EXCERPT TO READ below:

Powa is expected to debut on the stock exchange in 18 months, albeit not in London. Ask Wagner why he won’t list here, and he rants about the UK’s entrepreneurial scene for the next 20 minutes.

Why Wagner is against a London float, but pro US

“There’s only a 10% chance we will float on the London Stock Exchange,” he says, with a faint frown.

“Right now, if I walk into an analyst meeting in the UK, they wouldn’t know what on earth I am talking about. It’s not because they are not intelligent, it’s because there are no vertical companies in tech space listed [in London] today.

“And because we’ve don’t have tech companies listed here, analysts aren’t covering them and there’s poor investor knowledge – classic chicken-and-egg situation.”

Wagner says that after Autonomy, there’s no tech company listed on the main stock exchange that has gravitas on the world stage. He doesn’t consider ASOS a tech company and calls it a retailer.

“I go to Barclays in the UK and there will be only one analyst who covers the internet and all its verticals.

“If I go to Barclays in the US, they would have a 25-man team with a specialist on social media, hardware and every other vertical. So I want to go on the market in the US as the analysts really know the space.

“In the UK, you go to a technology analyst and he goes ‘Cloud? What’s that? What’s a SaaS platform?’ It’s ridiculous!” he says, slapping the desk.

Don’t get him wrong. Wagner loves Britain. He went to stay in Silicon Valley for a year – but said he would’ve “committed suicide” if he permanently settled there.

“I am British and my family’s here so I am not going to move to the US. However, there is a vision and entrepreneurialism in the venture capital market in the US that is unbeatable.

“But what’s so upsetting is that we’re the guys who invented the world wide web. This country has the most amazing vision and creativity is coming out of it. Yet it is not the tech hub of the world. Let’s change it.”

Ask him how, and he’s off, giving us a leaf from his guide to attracting business in the UK.

Chapter one: The “mental” capital gains tax.

“The UK’s capital gains tax is just mental. Why are we taxing people on gains when they risk their capital on taxed incomes? Why should we tax venture capitalists for risking their money on entrepreneurs? It’s just disappointing.”

How about initiatives like Seed Enterprise Investment Scheme (SEIS)?

“Oh! Nobody pays attention to that. People like me are too busy to read those documents, or go to my accountant to get explanations. The process is just too complicated.”

End of EXCERPT TO READ.
DATASET RECORDS below:

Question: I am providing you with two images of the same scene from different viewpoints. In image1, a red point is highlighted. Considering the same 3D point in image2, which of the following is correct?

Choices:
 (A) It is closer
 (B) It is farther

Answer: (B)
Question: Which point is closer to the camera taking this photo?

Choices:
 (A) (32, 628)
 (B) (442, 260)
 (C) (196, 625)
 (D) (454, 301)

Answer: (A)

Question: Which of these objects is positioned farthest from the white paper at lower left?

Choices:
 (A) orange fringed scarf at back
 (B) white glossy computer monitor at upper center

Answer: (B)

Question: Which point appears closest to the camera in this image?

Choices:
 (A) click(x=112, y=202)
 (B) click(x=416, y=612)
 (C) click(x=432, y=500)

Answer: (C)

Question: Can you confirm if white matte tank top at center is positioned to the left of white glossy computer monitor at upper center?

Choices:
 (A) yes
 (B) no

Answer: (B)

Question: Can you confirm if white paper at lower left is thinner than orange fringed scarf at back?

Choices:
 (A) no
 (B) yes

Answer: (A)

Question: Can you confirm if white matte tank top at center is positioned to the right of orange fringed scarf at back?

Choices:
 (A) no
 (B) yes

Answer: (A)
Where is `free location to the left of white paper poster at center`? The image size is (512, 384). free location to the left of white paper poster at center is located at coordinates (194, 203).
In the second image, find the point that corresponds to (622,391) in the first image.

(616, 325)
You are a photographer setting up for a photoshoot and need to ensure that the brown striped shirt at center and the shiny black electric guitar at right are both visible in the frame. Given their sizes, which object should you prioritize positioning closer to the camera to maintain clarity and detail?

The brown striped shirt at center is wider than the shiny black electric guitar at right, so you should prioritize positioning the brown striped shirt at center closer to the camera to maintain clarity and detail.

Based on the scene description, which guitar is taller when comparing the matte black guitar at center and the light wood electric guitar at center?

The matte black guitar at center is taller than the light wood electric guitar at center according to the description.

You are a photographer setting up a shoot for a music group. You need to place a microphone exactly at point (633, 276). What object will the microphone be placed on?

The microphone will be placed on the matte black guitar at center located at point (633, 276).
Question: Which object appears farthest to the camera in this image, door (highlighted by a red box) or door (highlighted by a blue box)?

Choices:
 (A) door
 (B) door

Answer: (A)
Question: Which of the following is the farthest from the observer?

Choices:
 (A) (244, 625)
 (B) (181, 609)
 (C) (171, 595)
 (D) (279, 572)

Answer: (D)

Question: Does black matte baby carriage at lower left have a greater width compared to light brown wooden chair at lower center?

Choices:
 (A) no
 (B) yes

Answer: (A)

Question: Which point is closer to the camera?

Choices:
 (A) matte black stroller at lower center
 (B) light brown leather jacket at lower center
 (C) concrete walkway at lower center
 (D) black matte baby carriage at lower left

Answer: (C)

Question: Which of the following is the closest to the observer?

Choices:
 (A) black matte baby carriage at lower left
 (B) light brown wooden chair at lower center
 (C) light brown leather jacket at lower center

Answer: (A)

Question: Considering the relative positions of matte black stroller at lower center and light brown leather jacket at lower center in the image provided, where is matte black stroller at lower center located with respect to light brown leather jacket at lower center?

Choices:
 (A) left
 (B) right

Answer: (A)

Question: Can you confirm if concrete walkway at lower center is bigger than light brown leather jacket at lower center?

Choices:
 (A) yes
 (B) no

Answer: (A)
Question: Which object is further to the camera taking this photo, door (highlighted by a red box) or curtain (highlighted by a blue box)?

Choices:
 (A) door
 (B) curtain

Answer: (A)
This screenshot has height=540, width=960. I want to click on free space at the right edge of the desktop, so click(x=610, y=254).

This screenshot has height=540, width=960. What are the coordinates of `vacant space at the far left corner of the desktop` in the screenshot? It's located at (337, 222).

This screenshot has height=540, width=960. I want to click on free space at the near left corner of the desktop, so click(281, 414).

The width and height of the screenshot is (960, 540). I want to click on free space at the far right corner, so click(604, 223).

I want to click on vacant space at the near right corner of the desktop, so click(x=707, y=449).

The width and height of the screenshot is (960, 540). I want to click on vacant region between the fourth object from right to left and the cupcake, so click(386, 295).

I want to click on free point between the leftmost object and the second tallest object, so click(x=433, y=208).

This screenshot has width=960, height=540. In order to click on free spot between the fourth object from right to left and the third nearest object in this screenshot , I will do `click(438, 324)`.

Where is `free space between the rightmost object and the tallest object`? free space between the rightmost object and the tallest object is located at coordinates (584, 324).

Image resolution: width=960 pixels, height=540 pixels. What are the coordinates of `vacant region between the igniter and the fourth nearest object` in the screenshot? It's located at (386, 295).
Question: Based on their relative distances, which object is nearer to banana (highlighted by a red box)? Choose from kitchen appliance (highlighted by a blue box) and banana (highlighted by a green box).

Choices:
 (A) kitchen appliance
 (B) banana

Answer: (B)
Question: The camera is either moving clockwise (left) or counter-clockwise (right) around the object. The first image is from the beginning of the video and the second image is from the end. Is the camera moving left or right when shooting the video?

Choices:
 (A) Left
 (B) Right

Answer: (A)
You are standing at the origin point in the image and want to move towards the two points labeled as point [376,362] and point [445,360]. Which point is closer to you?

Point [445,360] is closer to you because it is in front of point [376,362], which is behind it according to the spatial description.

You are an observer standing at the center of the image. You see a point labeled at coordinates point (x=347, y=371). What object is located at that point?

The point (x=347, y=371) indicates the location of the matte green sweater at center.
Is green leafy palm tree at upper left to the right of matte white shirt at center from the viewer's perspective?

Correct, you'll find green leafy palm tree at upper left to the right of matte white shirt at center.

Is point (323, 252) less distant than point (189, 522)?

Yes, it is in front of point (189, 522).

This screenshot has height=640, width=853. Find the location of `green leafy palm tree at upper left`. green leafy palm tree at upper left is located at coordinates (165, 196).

End of DATASET RECORDS.

TASK: Reproduce the passage on Wagner and a London listing above, word for word, between "Wagner says that" and "know the space.", inclusive.

ANSWER AREA:
Wagner says that after Autonomy, there’s no tech company listed on the main stock exchange that has gravitas on the world stage. He doesn’t consider ASOS a tech company and calls it a retailer.

“I go to Barclays in the UK and there will be only one analyst who covers the internet and all its verticals.

“If I go to Barclays in the US, they would have a 25-man team with a specialist on social media, hardware and every other vertical. So I want to go on the market in the US as the analysts really know the space.